How do American media outlets represent China for their public? Is China an absolute monster as it is portrayed in the U.S.?

American media outlets do not actually portray China as a "monster." They report on China's actions in the South China Sea and trade relations, but they do not portray China as a serious threat to the United States. China is largely portrayed as a non-hostile partner. Iran is far more demonized in the press than China, which is ridiculous since Iran does not pose a direct threat to the United States. In contrast, Chinese actions can potentially have a huge effect on American life.

However, politicians from both parties complain about the United States' economic relations with China, citing unfavorable balance of trade and, more seriously, theft of intellectual property (patent violations, industrial espionage) undertaken by the Chinese industry. But at this point, the United States is "addicted" to the importation of Chinese consumer goods. Moreover, China holds trillions of dollars in United States debt in the form of bonds and other borrowing instruments. If China were to "dump" these bonds, it would create chaos in the United States. Additionally, Chinese companies are widely sold on the American stock exchanges, so investors in the United States have invested billions of dollars in Chinese companies. Any damage to U.S.-China relations results in a drop in the value of these Chinese stocks, making American investors angry. So China has very large leverage over the United States.

Donald Trump tried to "punish" China in an extremely crude way by imposing trade embargos, but this effort was rather stupid because Trump couldn't articulate what he wanted China to do to improve trade and economic relations, and his sanctions did not change China's economic or military behavior; it only hurt the American economy.
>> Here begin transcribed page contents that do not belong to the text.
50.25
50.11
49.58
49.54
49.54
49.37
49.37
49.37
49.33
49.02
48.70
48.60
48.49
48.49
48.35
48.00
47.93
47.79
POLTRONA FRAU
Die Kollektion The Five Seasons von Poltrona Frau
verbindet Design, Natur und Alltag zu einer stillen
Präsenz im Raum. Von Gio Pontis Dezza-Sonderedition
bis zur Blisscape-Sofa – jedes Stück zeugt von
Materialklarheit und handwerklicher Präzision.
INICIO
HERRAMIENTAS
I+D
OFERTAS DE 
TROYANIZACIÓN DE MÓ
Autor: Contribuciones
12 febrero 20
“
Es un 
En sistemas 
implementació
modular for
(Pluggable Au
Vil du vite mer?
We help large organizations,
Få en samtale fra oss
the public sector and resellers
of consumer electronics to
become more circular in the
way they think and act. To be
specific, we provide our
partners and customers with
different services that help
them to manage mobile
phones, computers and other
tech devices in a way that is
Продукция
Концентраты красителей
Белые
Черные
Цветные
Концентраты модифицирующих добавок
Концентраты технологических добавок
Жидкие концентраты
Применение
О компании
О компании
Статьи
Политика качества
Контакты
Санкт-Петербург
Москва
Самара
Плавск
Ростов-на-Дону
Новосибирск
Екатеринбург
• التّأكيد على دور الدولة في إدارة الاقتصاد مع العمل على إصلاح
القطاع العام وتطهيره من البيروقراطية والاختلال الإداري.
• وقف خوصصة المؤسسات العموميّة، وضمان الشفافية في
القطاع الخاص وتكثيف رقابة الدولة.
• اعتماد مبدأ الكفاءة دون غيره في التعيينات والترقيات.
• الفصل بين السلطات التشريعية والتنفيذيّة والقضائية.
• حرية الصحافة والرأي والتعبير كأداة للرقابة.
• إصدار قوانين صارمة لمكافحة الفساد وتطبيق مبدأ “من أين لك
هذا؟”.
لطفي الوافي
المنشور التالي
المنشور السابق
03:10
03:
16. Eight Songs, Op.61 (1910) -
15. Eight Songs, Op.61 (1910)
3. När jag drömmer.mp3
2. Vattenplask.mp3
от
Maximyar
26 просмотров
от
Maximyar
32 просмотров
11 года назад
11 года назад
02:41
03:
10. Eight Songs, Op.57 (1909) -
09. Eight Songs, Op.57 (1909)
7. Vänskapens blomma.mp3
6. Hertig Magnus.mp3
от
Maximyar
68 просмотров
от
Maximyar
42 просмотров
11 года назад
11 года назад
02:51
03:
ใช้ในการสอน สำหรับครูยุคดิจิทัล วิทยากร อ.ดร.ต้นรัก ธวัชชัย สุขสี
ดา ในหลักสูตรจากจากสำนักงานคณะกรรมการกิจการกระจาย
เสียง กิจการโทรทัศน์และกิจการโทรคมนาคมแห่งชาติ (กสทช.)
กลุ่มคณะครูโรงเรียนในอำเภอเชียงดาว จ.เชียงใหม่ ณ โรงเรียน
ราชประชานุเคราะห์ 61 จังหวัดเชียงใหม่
These sanctions have largely been abandoned, and the United States is back to business as usual with China.


What are the effects and political fallouts of U.S. policies in the Far East, especially when it tries to picture China as a threat to Japan, South Korea, India, and Australia?

United States foreign and military policy in East Asia has somewhat "gone to sleep." Whereas in the Vietnam Era, the United States was deeply concerned with Asia, in the last 40 years, Chinese actions in the region have been of much less concern in the eyes of the American public. Military officials and some politicians are indeed concerned about the long-term prospects for Chinese ambitions in the region and have been preparing Taiwan, Japan, and Korea to be on alert. You mentioned, and I discussed, the AUKUS agreement above as an example of concern with China at the political and military level. Still, this concern has not extended to the American public beyond occasional grumbling about Chinese trade practices. Chinese military efforts are, incorrectly in my opinion, at this point not perceived as a danger by the American press or the American public.

I should also mention the situation in Xinjiang where the Uyghur people have been demonstrably oppressed by the Chinese government, largely based on their Islamic religious faith and Turkic Uyghur language. This is of great concern for human rights representatives, but it has not sparked concern on the part of the American public. The same is true about the recent repressive actions taken by the Chinese government in Hong Kong.

As a footnote to this commentary, I should mention that I have often traveled to China and studied Chinese, which I now speak at a basic level. My feelings about China are mixed. I have had nothing but excellent experiences in China. I greatly admire Chinese culture and have only positive things to say about the Chinese people, who are highly cultured, hospitable, and immensely talented. But in my comments above, I reflect attitudes and concerns on the part of U.S. officials about the actions of the Chinese government.